Even more spectacular than the failure of Ireland’s “efficient business regulations” and “competitive tax rates” is the failure of its austerity measures in what seems like record time. Not only did Ireland become the first Eurozone country to enter recession, it also became the first to test its status as a petri dish for conservative policy by becoming the first country to respond to the economic critics by enacting severe austerity measures.You'd think the media would report that when the wise 'serious' thinkers confidently state that the only option is to cut and cut and cut some more, that such a program HAS NEVER WORKED. That wherever it is tried it leads to short term misery for the poor (to pay for the wild unregulated parties of the rich) and long term stagnation for the economy as a whole.
The government’s 2008 emergency budget was the kind of economic medicine that even now conservatives are clamoring for here in the U.S. — a package of cuts in social programs from education to medical care, combined with a bailout of the country’s banks. The idea was that making such severe cuts would increase confidence and produce growth by assuring investors that Ireland was serious about it’s economic problems.
Ireland’s austerity measures were an “epic fail” on two fronts. The country was rewarded with shrinking economy, and a sharper downturn than if the government had spent more to keep people working. The suffering that austerity measures brought the Irish people sparked a series of public demonstrations in 2008, 2009, and 2010.
But austerity did not inspire confidence nor deliver the growth its proponents promised. Fiscal austerity failed to reassure the markets, and Ireland’s credit rating was lowered. Most recently, the country found itself in need of a bailout from the E.U. to make up for the economic grown not delivered by earlier austerity measures. The size of the bailout keeps growing, but recent reports said that it may amount to €85 billion ($145 billion).

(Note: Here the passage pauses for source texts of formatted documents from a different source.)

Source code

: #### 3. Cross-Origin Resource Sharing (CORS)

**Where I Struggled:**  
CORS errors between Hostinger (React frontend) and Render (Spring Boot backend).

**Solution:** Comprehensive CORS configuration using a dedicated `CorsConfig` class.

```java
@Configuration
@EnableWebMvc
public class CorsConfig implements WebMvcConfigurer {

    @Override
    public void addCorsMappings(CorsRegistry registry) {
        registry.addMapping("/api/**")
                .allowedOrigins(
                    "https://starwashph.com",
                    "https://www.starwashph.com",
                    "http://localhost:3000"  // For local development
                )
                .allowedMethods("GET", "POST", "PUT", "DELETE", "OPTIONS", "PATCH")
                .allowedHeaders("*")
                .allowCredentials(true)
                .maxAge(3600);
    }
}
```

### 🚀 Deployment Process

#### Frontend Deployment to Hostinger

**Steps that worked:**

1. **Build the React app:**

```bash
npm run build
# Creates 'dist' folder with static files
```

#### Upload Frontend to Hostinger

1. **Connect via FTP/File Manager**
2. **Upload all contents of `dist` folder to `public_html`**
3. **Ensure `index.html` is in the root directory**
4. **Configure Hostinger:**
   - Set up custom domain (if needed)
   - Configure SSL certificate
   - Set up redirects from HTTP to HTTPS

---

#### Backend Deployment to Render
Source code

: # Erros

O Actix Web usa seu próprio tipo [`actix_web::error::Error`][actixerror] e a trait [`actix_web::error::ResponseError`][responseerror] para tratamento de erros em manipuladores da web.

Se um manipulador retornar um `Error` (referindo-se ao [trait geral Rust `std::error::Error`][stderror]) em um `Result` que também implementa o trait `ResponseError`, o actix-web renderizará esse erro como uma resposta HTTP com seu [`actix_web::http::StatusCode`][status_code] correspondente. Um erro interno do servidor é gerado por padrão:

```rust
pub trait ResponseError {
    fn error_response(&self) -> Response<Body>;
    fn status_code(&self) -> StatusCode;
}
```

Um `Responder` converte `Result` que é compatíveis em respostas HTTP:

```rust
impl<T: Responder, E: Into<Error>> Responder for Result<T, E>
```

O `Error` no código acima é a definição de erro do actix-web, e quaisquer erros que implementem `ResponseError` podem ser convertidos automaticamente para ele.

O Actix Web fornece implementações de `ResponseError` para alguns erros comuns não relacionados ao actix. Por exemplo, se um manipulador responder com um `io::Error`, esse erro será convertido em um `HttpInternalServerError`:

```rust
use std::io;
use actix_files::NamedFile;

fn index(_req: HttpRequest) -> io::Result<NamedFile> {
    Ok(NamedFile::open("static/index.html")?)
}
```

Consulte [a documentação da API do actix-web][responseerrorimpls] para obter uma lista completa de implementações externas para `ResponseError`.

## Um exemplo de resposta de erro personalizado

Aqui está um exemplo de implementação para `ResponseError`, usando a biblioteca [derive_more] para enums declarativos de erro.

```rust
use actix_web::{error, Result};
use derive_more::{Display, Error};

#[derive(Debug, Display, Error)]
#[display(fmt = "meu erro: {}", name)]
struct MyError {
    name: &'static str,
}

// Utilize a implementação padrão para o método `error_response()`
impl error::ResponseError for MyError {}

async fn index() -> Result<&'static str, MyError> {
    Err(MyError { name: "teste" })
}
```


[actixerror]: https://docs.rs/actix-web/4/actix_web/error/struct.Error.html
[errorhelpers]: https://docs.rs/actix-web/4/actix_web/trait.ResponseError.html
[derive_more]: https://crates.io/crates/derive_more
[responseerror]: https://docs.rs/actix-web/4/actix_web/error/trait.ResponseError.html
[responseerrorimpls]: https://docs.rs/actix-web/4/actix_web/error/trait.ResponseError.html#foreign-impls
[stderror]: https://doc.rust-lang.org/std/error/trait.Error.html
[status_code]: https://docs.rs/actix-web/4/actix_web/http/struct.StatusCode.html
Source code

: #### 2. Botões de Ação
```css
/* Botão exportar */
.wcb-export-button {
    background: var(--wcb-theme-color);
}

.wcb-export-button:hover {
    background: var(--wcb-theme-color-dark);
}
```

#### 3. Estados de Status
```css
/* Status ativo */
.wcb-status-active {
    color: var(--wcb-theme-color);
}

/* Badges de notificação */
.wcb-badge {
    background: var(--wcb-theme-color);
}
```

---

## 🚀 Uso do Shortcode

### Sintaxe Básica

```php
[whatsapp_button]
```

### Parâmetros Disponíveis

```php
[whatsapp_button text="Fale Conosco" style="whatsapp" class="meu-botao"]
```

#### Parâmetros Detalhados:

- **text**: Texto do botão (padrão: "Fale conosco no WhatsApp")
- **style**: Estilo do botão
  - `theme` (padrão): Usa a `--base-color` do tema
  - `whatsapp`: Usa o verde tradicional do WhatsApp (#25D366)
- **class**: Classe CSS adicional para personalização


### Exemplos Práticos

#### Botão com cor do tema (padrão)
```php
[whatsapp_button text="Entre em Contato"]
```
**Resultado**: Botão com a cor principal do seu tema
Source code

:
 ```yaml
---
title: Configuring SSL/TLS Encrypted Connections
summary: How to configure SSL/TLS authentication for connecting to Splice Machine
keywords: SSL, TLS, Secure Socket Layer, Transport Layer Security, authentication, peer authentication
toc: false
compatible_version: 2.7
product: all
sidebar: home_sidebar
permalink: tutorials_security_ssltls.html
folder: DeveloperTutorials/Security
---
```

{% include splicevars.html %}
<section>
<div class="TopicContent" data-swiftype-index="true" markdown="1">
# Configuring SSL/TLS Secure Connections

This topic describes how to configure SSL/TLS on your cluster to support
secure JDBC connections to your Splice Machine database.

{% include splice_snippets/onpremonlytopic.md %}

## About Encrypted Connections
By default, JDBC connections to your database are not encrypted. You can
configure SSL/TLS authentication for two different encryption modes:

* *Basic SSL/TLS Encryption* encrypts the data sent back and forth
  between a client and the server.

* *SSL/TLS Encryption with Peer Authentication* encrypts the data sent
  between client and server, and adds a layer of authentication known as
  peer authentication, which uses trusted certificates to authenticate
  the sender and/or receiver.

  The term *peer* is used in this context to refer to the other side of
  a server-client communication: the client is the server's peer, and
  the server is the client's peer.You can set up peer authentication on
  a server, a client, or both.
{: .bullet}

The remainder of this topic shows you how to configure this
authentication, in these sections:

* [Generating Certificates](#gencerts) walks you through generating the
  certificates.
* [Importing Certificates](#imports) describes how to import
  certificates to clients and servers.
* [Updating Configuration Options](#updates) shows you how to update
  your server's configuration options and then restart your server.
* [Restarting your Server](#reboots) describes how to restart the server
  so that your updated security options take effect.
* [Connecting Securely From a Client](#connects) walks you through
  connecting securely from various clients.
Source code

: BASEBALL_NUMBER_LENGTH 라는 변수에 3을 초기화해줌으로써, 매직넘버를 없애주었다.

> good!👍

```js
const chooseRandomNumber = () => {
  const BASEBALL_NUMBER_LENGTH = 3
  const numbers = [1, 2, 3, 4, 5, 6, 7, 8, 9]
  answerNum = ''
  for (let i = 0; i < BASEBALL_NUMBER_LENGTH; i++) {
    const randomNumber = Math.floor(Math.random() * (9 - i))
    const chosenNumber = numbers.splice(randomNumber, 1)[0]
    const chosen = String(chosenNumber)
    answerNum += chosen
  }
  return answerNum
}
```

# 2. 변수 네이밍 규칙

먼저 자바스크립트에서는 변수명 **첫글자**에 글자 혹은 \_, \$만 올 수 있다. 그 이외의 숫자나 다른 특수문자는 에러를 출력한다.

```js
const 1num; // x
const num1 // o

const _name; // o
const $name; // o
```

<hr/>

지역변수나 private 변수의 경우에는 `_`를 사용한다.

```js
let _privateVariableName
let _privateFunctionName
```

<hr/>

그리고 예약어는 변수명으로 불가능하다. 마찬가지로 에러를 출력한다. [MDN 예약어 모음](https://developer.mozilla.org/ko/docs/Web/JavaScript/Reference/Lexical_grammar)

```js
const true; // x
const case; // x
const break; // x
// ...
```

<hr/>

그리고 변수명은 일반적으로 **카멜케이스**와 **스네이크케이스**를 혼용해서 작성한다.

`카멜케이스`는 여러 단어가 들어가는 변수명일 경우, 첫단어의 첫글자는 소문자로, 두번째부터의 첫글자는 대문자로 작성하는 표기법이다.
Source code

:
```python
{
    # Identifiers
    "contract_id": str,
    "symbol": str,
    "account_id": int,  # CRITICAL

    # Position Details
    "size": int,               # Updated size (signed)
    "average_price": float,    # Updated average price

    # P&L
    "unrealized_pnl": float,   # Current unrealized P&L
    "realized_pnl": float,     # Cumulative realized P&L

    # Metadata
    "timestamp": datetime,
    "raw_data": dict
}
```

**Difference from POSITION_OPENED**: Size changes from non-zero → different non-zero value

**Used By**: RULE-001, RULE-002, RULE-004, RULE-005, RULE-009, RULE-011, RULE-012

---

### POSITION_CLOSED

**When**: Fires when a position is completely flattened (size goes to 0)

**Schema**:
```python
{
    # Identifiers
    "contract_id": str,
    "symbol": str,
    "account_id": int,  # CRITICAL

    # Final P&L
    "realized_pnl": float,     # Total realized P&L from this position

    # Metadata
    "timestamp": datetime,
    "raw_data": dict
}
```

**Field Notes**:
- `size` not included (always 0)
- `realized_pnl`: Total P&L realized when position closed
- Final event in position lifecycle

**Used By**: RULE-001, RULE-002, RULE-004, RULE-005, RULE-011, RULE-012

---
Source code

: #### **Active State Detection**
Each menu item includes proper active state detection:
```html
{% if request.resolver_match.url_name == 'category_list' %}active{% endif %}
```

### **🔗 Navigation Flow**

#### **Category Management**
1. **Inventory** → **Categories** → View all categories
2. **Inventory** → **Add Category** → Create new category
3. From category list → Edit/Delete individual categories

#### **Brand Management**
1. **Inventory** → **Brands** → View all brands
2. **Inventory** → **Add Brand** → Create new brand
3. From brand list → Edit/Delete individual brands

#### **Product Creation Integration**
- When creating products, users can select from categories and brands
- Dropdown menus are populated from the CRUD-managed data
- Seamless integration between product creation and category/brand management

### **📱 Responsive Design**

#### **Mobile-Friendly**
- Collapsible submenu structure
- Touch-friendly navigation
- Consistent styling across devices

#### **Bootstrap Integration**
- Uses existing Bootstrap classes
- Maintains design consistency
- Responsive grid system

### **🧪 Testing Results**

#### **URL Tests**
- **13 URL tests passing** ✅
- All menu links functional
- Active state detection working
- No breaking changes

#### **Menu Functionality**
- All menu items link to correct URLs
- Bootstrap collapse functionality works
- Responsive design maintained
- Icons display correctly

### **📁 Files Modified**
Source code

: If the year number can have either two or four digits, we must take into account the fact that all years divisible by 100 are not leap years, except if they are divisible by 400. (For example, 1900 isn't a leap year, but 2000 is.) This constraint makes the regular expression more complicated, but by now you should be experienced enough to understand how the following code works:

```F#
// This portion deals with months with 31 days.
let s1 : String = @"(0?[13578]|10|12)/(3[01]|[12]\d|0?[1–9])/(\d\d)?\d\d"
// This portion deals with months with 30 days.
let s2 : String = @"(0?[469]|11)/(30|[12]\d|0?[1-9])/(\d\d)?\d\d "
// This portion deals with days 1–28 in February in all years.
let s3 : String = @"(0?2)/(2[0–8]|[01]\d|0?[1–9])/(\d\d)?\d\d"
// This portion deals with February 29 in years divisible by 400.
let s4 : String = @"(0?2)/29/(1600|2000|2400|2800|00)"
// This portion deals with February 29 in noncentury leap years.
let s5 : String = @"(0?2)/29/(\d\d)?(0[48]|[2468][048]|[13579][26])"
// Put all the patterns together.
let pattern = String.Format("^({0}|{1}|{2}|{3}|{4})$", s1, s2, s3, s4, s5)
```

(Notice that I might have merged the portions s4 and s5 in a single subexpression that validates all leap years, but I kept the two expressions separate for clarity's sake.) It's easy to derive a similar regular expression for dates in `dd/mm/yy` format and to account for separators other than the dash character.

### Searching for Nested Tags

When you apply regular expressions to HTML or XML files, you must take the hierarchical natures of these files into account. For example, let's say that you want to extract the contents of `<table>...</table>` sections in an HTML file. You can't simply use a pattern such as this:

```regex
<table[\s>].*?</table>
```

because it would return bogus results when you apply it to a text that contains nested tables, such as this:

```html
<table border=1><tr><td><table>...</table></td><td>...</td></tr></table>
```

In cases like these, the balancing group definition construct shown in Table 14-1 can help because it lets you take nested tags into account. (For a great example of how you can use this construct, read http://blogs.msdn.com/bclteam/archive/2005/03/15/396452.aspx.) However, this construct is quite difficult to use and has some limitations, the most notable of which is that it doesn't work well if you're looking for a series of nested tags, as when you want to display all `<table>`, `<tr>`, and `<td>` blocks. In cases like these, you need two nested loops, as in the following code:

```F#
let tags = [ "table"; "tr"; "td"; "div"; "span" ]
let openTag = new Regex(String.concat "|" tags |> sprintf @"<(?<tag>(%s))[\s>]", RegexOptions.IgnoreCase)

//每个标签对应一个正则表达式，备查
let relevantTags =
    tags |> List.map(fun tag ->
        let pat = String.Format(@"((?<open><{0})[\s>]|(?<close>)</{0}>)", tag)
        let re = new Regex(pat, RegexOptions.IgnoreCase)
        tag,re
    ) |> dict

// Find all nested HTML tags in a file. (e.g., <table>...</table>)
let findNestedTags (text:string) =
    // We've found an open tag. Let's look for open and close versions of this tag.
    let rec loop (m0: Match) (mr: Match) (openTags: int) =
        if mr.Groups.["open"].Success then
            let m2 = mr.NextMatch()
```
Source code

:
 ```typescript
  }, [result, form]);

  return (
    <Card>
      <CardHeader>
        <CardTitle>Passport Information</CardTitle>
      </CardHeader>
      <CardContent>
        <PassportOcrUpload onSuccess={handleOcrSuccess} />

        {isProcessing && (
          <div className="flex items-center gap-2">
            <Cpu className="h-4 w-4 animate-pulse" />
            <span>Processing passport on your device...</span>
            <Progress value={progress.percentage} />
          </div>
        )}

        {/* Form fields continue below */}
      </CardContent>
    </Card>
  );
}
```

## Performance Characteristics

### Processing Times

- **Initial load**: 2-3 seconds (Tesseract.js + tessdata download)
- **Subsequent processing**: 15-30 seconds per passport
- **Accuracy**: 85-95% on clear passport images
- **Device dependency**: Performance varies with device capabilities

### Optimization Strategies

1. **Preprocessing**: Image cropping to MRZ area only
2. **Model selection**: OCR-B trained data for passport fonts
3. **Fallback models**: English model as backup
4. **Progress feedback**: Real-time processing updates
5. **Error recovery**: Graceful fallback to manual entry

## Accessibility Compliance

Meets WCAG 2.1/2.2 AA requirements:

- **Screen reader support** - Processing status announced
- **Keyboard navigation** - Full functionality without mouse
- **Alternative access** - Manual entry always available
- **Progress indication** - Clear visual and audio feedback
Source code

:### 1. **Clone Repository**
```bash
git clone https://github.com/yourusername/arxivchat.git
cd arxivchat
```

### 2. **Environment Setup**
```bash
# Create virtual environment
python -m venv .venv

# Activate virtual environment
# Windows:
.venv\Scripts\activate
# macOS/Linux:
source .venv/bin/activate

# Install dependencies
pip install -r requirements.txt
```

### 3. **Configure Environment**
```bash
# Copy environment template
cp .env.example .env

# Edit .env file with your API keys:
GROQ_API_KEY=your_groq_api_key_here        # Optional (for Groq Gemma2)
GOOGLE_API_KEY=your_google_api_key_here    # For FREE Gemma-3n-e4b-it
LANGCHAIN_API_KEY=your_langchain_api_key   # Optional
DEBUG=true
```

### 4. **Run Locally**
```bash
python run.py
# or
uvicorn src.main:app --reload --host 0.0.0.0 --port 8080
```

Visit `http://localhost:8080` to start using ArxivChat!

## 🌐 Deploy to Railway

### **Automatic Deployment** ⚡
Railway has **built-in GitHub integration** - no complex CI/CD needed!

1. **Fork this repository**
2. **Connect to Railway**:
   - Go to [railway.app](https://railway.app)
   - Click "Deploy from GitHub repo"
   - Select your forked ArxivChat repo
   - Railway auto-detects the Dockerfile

The Irish people were left alone and unled, in a way that laid bare the cost of austerity in Ireland, exacted from the working and middle class taxpayers made to finance the bank bailout.
But the mainstream media is marked by an almost unbroken consensus of pro-business neo-liberalism that believes deficits are morally wrong and making people suffer in the name of fiscal probity is morally right. From the elite point of view, making the public pay for your excesses resulting in a nice big recession that lets them bring the fear of unemployment to the negotiating table and slash away at wages and benefits is the only highlight of an economic downturn.
A challenge: Find one unalloyed, incontrovertible example of austerity measures doing anything but making the economy worse. Expect to be looking for a long time.